Isso apesar do fato de que governos e departamentos de polícia já possuem muitas ferramentas em seu arsenal para perseguir criminosos que estão abusando da criptografia, como mostrou uma recente operação contra o servidor de chat criptografado EncroChat, que levou a milhares de casos criminais contra traficantes de drogas em toda a Europa.
É difícil não chegar à conclusão de que, em vez de combater o crime, esses ataques renovados visam, na verdade, normalizar a vigilância em massa — e não apenas isso, mas também terceirizar a tarefa para empresas, como as redes sociais, ao mesmo tempo em que criminalizam a resistência.

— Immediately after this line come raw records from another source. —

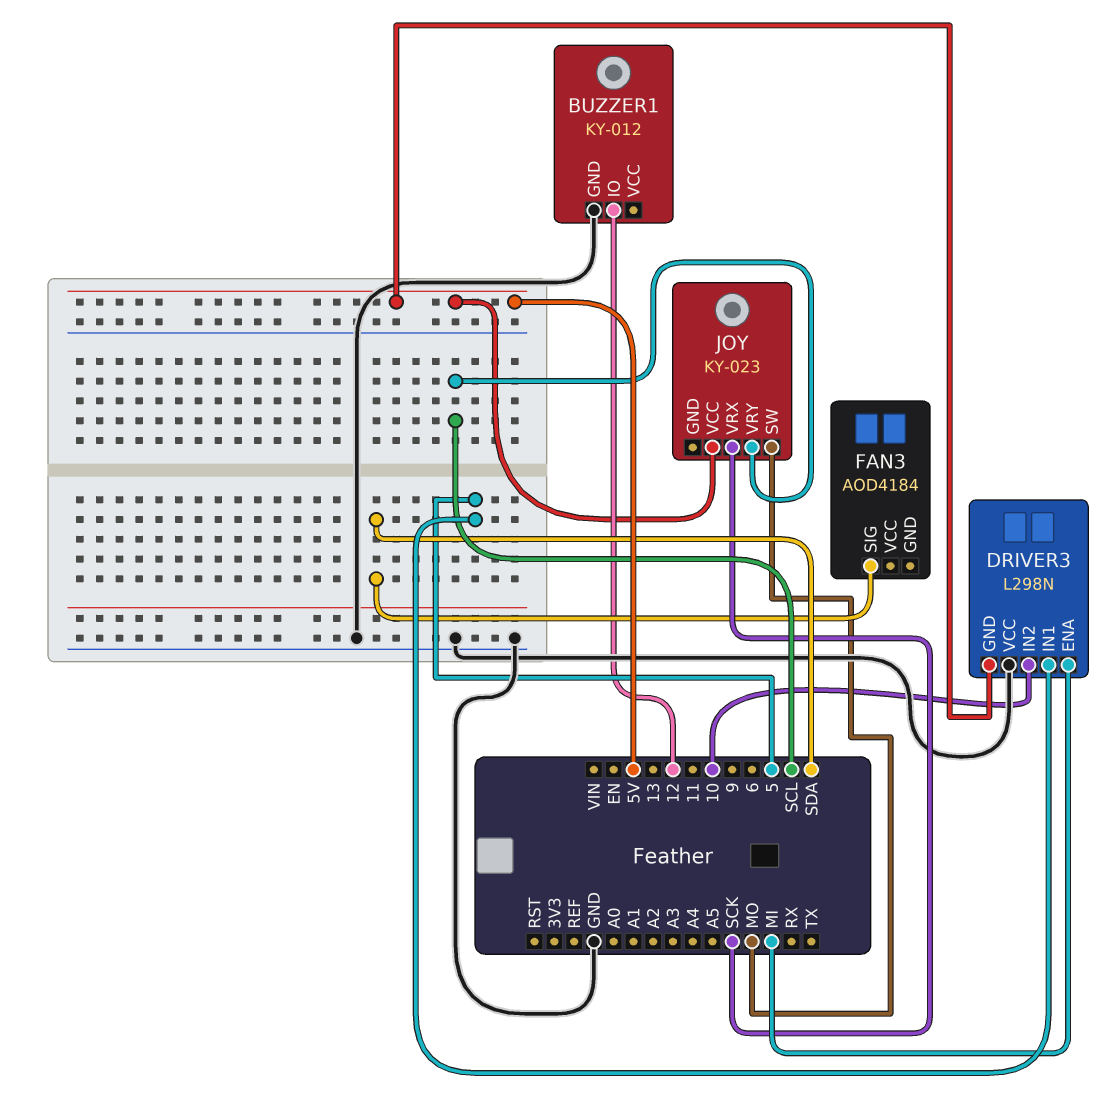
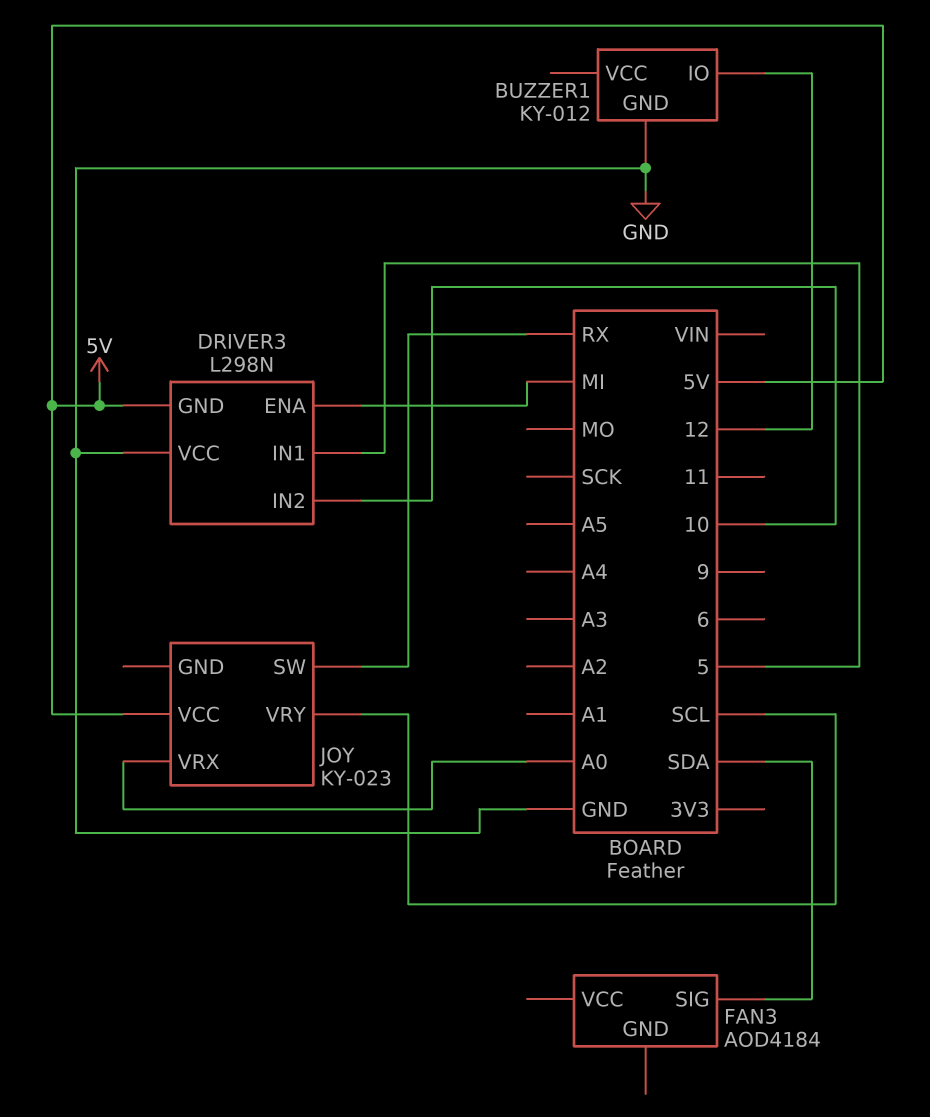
JOY pin SW: MO -> RX
JOY pin VRX: SCK -> A0

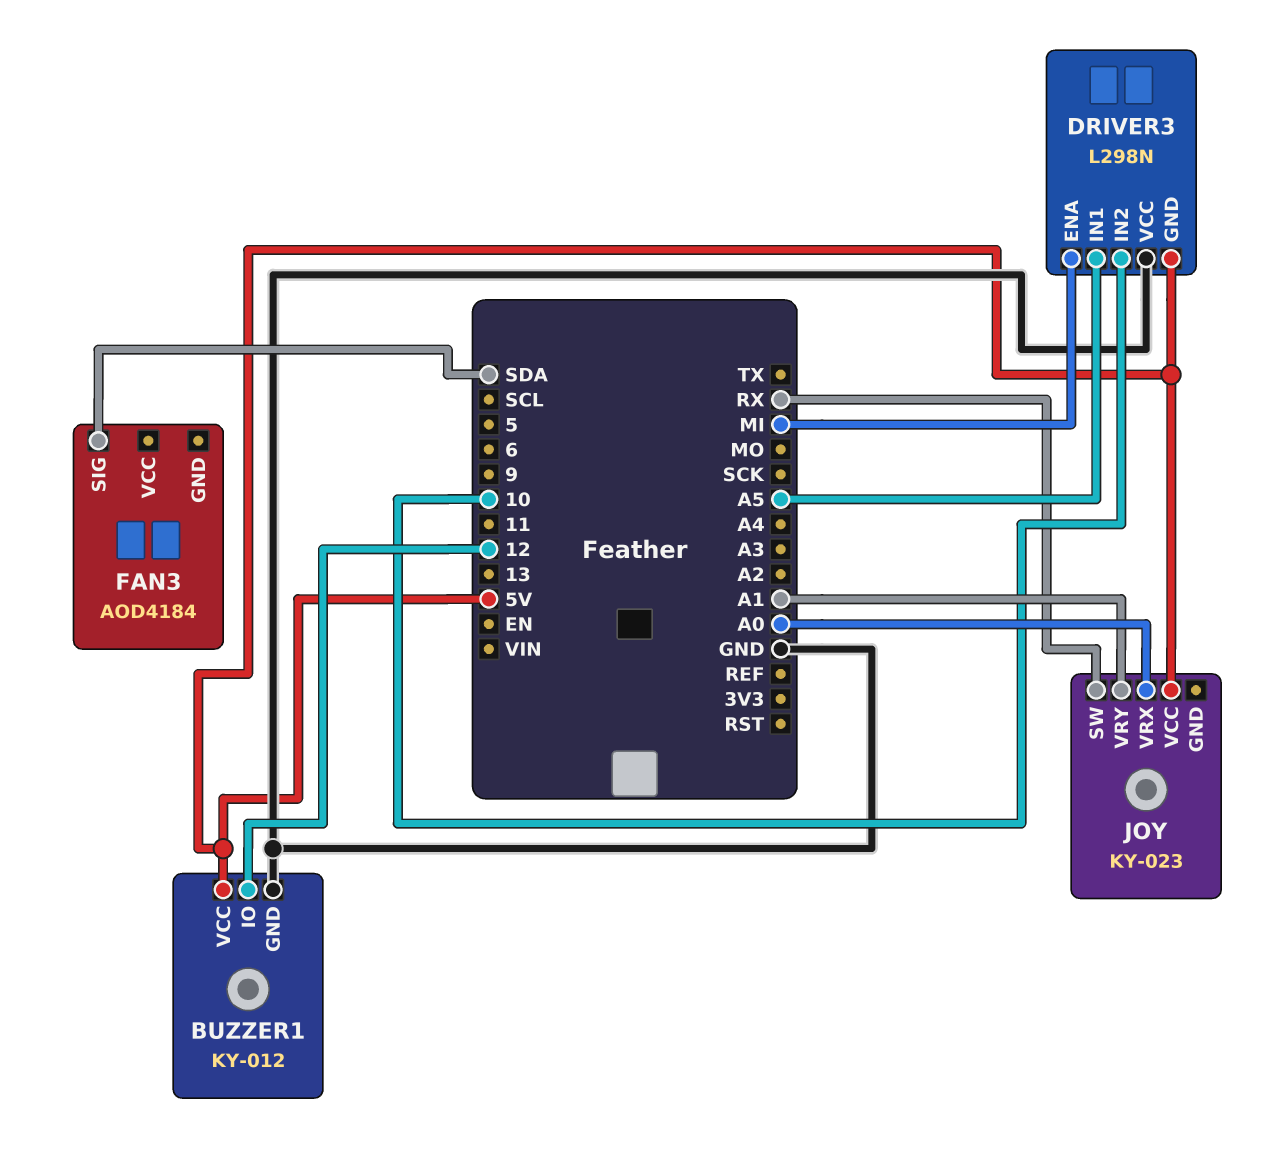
BUZZER1 pin VCC: none -> 5V
DRIVER3 pin IN1: 5 -> A5
JOY pin VRY: SCL -> A1

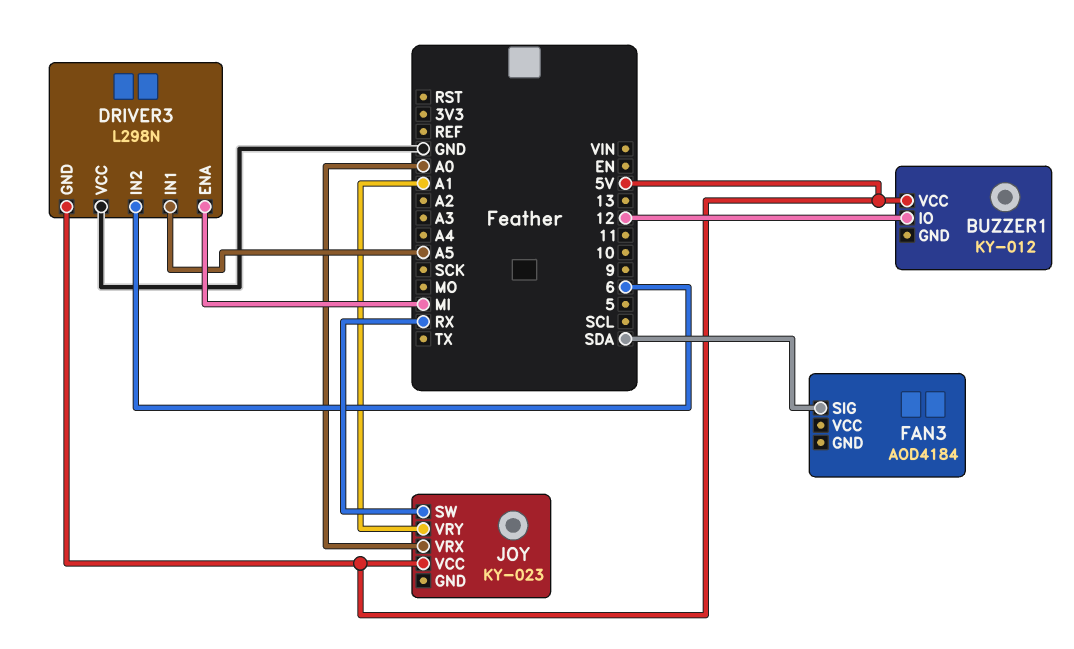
BUZZER1 pin GND: GND -> none
DRIVER3 pin IN2: 10 -> 6

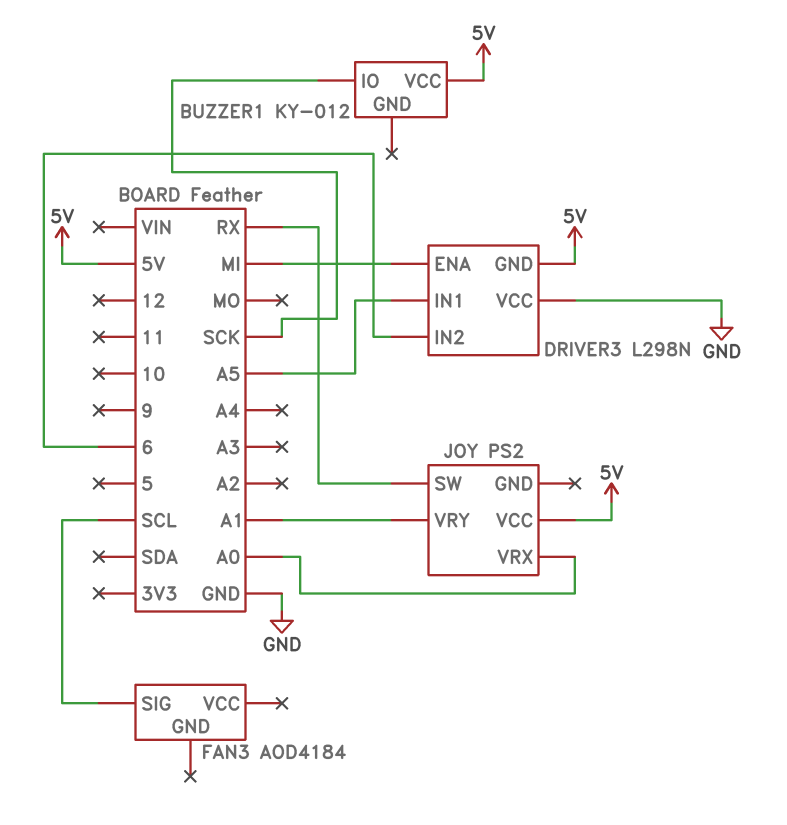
BUZZER1 pin IO: 12 -> SCK
FAN3 pin SIG: SDA -> SCL
JOY: KY-023 -> PS2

O próximo paradigma de privacidade
“A vigilância em massa por governos e corporações se tornará normal e esperada nesta década, e as pessoas recorrerão cada vez mais a novos produtos e serviços para se protegerem da vigilância. Os maiores sucessos da tecnologia de consumo desta década estarão na área da privacidade.”

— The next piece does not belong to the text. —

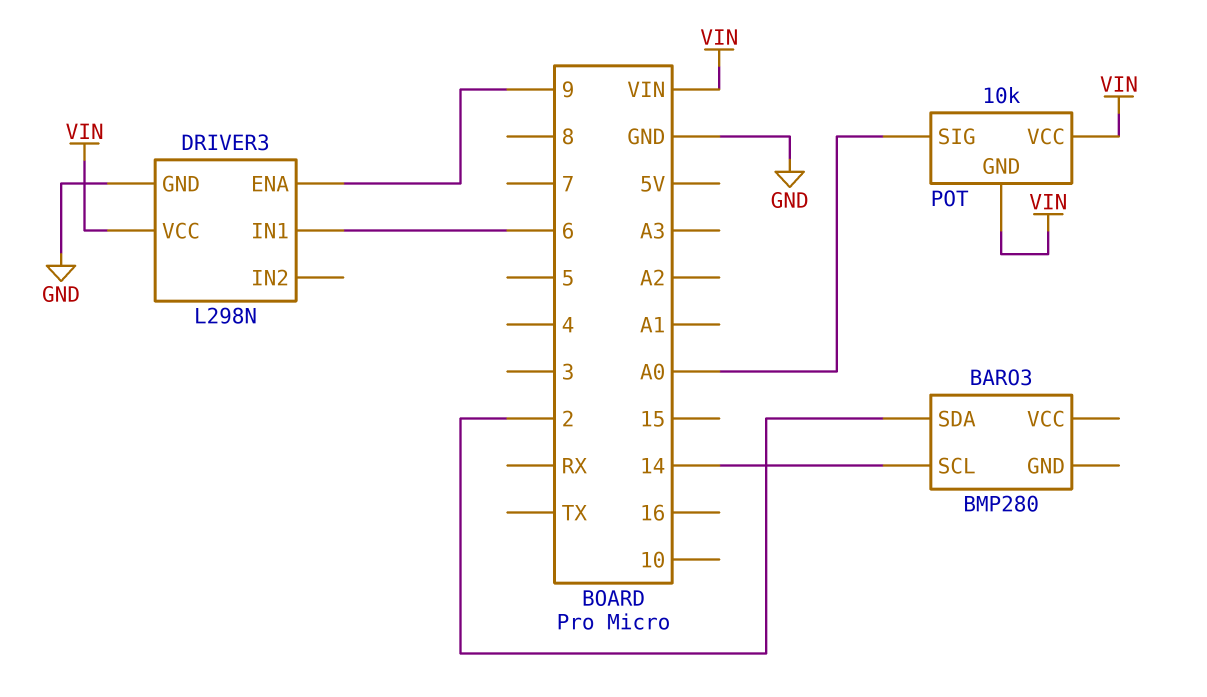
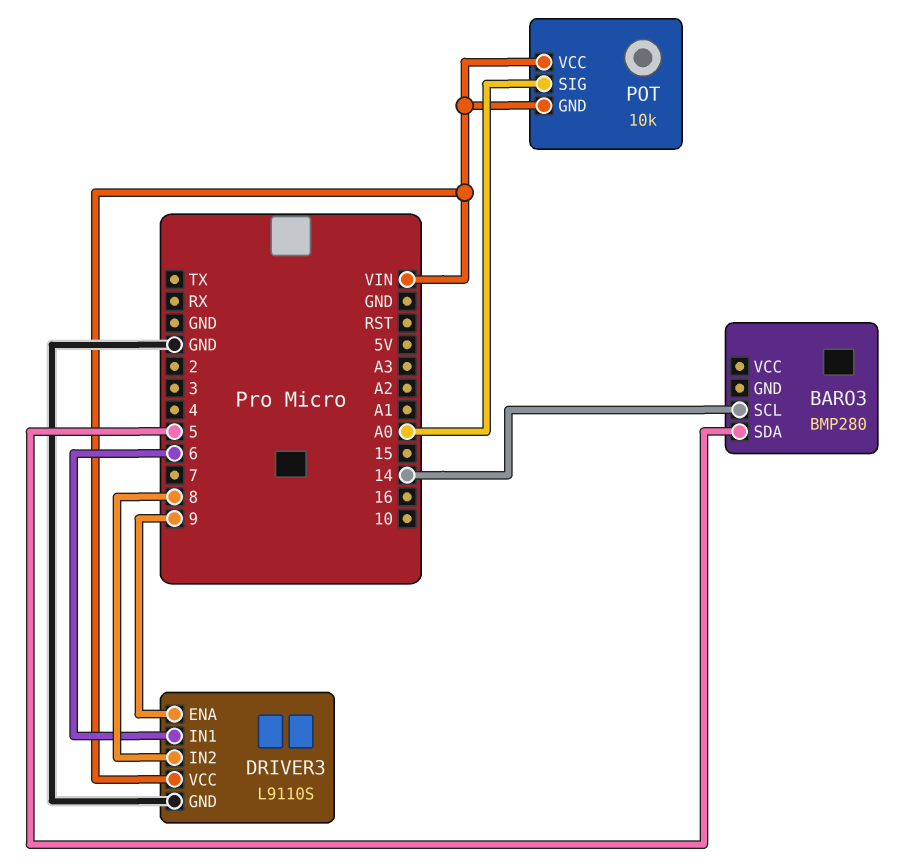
BARO3 pin SDA: 2 -> 5
DRIVER3: L298N -> L9110S
DRIVER3 pin IN2: none -> 8

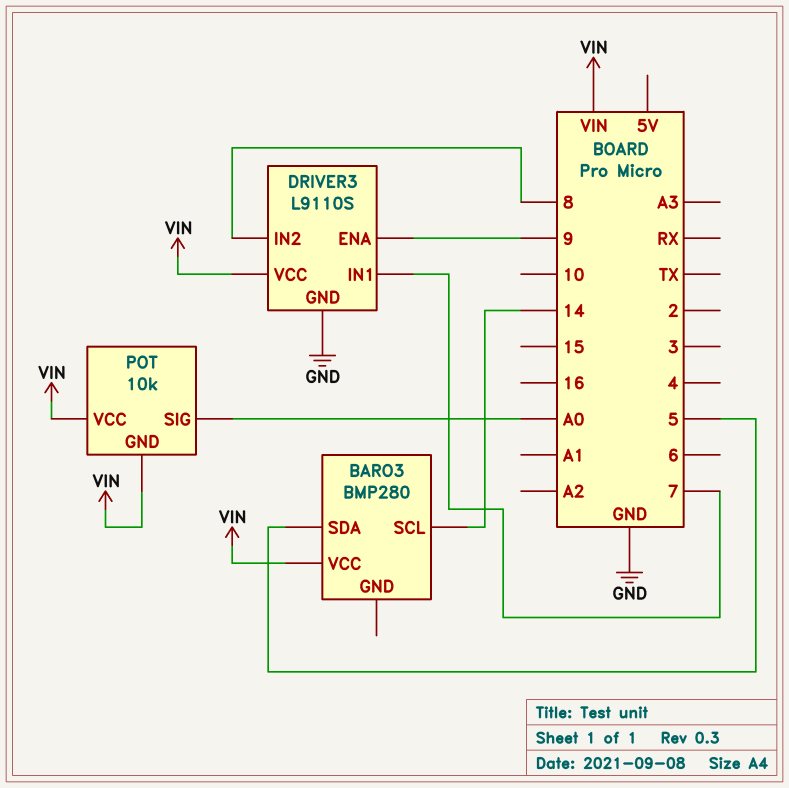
BARO3 pin VCC: none -> VIN
DRIVER3 pin IN1: 6 -> 7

Essa citação não é de um ativista, organizador comunitário ou programador cypherpunk. Foi do proeminente investidor de capital de risco Fred Wilson, em 1 de janeiro de 2020.

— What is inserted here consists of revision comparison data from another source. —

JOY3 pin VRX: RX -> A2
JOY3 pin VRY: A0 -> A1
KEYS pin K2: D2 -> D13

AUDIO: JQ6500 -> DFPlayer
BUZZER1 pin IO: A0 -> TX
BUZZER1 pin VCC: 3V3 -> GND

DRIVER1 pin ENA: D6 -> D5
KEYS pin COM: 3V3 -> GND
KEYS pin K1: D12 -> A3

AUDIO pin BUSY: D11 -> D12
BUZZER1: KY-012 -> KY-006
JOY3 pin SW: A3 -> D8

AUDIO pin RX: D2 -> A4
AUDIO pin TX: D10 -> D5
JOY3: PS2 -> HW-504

Pessoas como Wilson, os investidores da Nym da a16z e corporações multibilionárias do Vale do Silício, como a Apple, entendem que as pessoas desejam que suas comunicações privadas permaneçam privadas, assim como no mundo físico.
O objetivo da Nym é a privacidade para todos. A Nym aborda o problema de privacidade da camada de rede da internet, que todas as comunicações online, mesmo por meio de aplicativos de privacidade aprimorada, vazam metadados que são extremamente reveladores quando coletados em massa, assim como a NSA fez.
Atualmente, o mercado de privacidade de dados da Web 2.0 está prosperando. O mercado global de VPN sozinho deve valer US$ 358 bilhões até 2032. A Fortune Business Insights espera que o valor do mercado global de privacidade de dados atinja US$ 30 bilhões até 2030.
Mas à medida que a internet evolui para um modelo mais descentralizado que elimina os monopólios e a economia de vigilância da Web 2.0, há uma enorme oportunidade para abrir as portas para uma nova era de inovação, quando os problemas legados da internet pública, como essa camada de rede com vazamentos, são resolvidos.
Agora é a hora. Mesmo com os atuais ataques regulatórios à criptografia de ponta a ponta, a criptografia está em uma era de ouro.
Isso se deve em grande parte à Web3 e ao interesse que ela despertou na inovação criptográfica complexa, desde o Sphinx até as provas de conhecimento zero, como as pioneiradas por Shafi Goldwasser. Essas inovações são principalmente baseadas em invenções criptográficas de 30 a 40 anos atrás que só agora se tornaram operacionais ou utilizáveis e finalmente estão nas mãos das pessoas comuns.
Assim como os criadores daquele pequeno ícone de cadeado TLS podem não ter previsto a explosão do comércio eletrônico, há um mundo de invenção esperando florescer com base nesses avanços criptográficos, com usos que nenhum de nós poderia ter imaginado. Quem sabe o que vem a seguir — desde que o direito conquistado com dificuldade à criptografia não seja cedido, não agora, quando é mais importante do que nunca.
A Nym é signatária orgulhosa da carta aberta do Dia Mundial da Criptografia deste ano, dirigida a governos e ao setor privado, para rejeitar os esforços de enfraquecimento da criptografia e, em vez disso, buscar políticas que aprimorem, fortaleçam e promovam o uso de criptografia forte para proteger as pessoas em todos os lugares.